Benefits Byte

October 13, 2020

Council Asks Ninth Circuit to Uphold Pension Fiduciary Ruling Favoring Plan Sponsor

The American Benefits Council weighed in on an important court case on October 9, urging a federal appeals court to uphold a lower court order in which a plan sponsor was held not liable for erroneous pension benefit estimates that were incorrectly calculated by the plan’s recordkeeper.

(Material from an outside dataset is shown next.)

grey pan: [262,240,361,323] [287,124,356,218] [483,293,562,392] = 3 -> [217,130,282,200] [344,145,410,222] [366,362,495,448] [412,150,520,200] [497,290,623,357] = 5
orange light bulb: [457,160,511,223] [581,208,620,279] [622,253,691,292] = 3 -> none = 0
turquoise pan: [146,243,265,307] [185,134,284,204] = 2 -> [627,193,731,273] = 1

The Council’s amicus (“friend of the court”) brief in Bafford v. Northrop Grumman was filed in the U.S. Court of Appeals for the Ninth Circuit, on appeal from the District Court for the Central District of California. In this case, the plan sponsor’s recordkeeper erred by calculating the plaintiffs’ pension benefit using final average earnings from after the participants returned to employment at the company rather than their previous employment with the company. This resulted in erroneous benefit statements and subsequent overpayment of benefits. When the error was discovered, the company did not recoup the overpayments but did reduce benefits to reflect the correct amount.

The district court dismissed the case in January, finding that the complaint does not sufficiently allege a breach of ERISA’s “duty to monitor” requirement, that the miscalculations are not fiduciary acts and that the state law claims of “professional negligence” and “negligent misrepresentation” are preempted by ERISA.

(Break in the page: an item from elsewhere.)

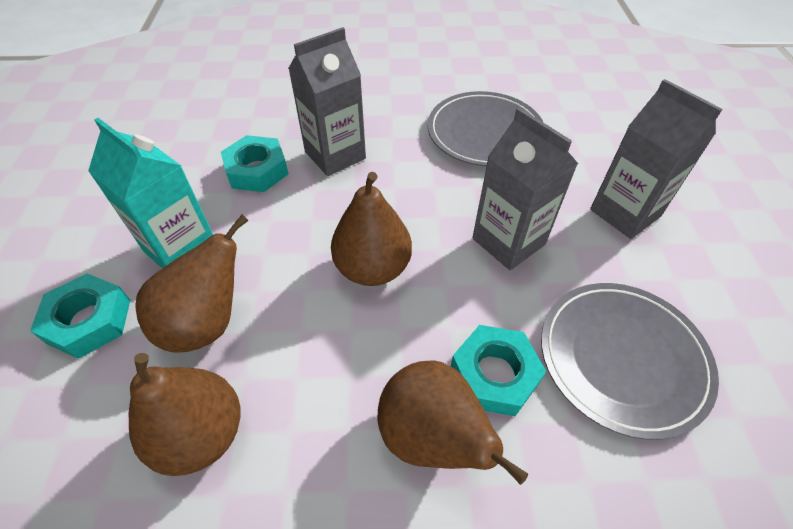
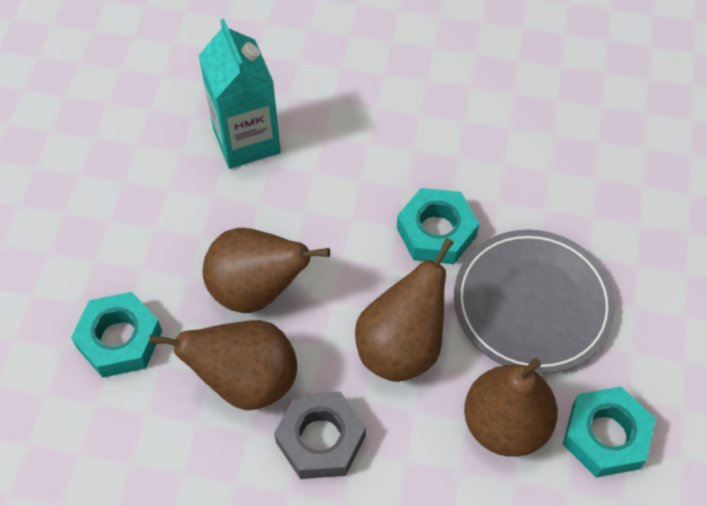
grey carton: [288,27,366,176] [472,107,578,270] [590,79,722,239] = 3 -> none = 0
grey nut: none = 0 -> [274,392,366,479] = 1
grey plate: [428,91,543,166] [541,283,719,440] = 2 -> [454,230,616,374] = 1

The plaintiffs have since appealed the case to the Ninth Circuit, where their complaint was supported by the Pension Rights Center and the National Employment Lawyers Association.

The Council’s amicus brief strongly supports the district court ruling, explaining that:

  • ERISA’s assurance of predictable liabilities and costs – by limiting unpredictable “administrative costs [and] litigation expenses – is critically important for defined benefit retirement plans.
  • A mistake in overestimating pension benefits cannot by itself sustain an ERISA “breach of fiduciary duty” claim.
  • Dismissal of the derivative claims – such as violation of the “duty to monitor” – was also correct and consistent with ERISA statutory objectives.